Auch die europäischen Airlines mussten ihre transportierten Frachttonnen um gut 6 Prozent reduzieren.

Angebot an Frachtflugtonnen nach Stammsitz der Airline Download: Grafik (JPG) herunterladen Grafik (EPS) herunterladen Tabelle (XLSX) herunterladen

Das hat folgenden Grund: Durch die notwendig gewordenen Umwege steigt der Kraftstoffbedarf deutlich an. Die CO2-Emissionen steigen um 3,16 Tonnen pro zusätzlich verbrauchter Tonne Kerosin. Ein Boeing-777-Frachter benötigt auf der Strecke Frankfurt – Peking jetzt etwa zehn Tonnen Treibstoff zusätzlich.

Da die EU-Frachter aufgrund der Umwege mehr Kraftstoff mitnehmen, sinkt die Zuladung. Asiatische Fluglinien, die von den Umwegen ja nicht betroffen sind, steigerten in der Folge ihr Angebot um etwa 7 Prozent.

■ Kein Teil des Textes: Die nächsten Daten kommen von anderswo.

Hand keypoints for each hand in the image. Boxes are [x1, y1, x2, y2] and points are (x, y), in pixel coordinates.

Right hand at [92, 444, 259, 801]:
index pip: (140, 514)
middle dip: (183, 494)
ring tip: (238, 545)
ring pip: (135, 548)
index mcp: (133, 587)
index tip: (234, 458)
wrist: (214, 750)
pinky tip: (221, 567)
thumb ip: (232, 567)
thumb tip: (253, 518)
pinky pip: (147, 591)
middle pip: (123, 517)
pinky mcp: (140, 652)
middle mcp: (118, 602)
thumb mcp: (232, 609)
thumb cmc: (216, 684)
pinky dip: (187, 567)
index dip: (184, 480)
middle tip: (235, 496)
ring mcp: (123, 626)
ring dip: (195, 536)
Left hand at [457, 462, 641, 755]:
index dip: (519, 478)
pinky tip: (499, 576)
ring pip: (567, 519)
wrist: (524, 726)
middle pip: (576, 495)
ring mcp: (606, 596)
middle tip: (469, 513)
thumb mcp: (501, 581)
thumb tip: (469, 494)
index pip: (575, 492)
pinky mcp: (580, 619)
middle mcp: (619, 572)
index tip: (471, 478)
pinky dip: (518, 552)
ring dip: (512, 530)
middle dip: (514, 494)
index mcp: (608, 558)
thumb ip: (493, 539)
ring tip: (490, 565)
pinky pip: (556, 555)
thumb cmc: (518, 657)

Dass die politisch gewünschte Verteuerung das Fliegens auch wettbewerbsneutraler möglich ist, zeigt die deutsche Luftverkehrssteuer (Grafik):

Vor der Corona-Krise lag das Aufkommen aus der Luftverkehrssteuer bei knapp 1,2 Milliarden Euro, ursprünglich sollten die Einnahmen bei 1 Milliarde Euro gedeckelt werden.

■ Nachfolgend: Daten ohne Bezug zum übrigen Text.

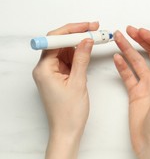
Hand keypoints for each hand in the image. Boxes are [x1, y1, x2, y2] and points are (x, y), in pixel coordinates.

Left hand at [33, 22, 97, 139]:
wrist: (67, 131)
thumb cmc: (69, 113)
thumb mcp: (78, 83)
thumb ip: (82, 59)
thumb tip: (87, 40)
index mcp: (44, 69)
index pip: (55, 41)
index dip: (72, 30)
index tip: (88, 27)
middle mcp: (45, 68)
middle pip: (59, 43)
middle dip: (77, 34)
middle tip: (95, 29)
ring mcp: (52, 72)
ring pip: (65, 50)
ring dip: (79, 43)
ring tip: (96, 37)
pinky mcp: (59, 76)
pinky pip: (68, 59)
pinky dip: (79, 53)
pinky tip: (89, 49)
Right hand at [113, 26, 149, 156]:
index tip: (141, 32)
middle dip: (140, 40)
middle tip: (128, 30)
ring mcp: (146, 85)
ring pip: (137, 61)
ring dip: (128, 49)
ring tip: (117, 37)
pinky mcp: (135, 93)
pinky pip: (128, 75)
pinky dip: (122, 66)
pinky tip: (116, 57)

So viele Millionen Euro nahm Deutschland an Luftverkehrssteuer ein Download: Grafik (JPG) herunterladen Grafik (EPS) herunterladen Tabelle (XLSX) herunterladen

Zum 1. April 2020 wurde die streckenbezogene Abgabe für Starts aus Deutschland noch einmal erhöht, für Kurzstreckenflüge sind nun 12,77 Euro und für Fernflüge bis zu 58,23 Euro fällig. Die Einnahmen brachen aufgrund der Pandemie auf nur 350 Millionen Euro ein, erholten sich aber 2021 mit wieder zunehmendem Flugverkehr.

Die Steuer stellt zwar auch eine überdurchschnittliche Belastung für heimische Fluggesellschaften dar, aber nur, weil diese insgesamt aufgrund ihrer überwiegend von Deutschland abgehenden Flüge mehr als ausländische Wettbewerber zahlen müssen. Pro von Deutschland angetretenem Flug werden in- und ausländische Airlines hingegen gleich stark belastet, da das Ziel des Tickets – und nicht der erste von Deutschland abgehende Streckenabschnitt – über die in drei Entfernungsstufen gestaffelte Abgabenhöhe entscheidet.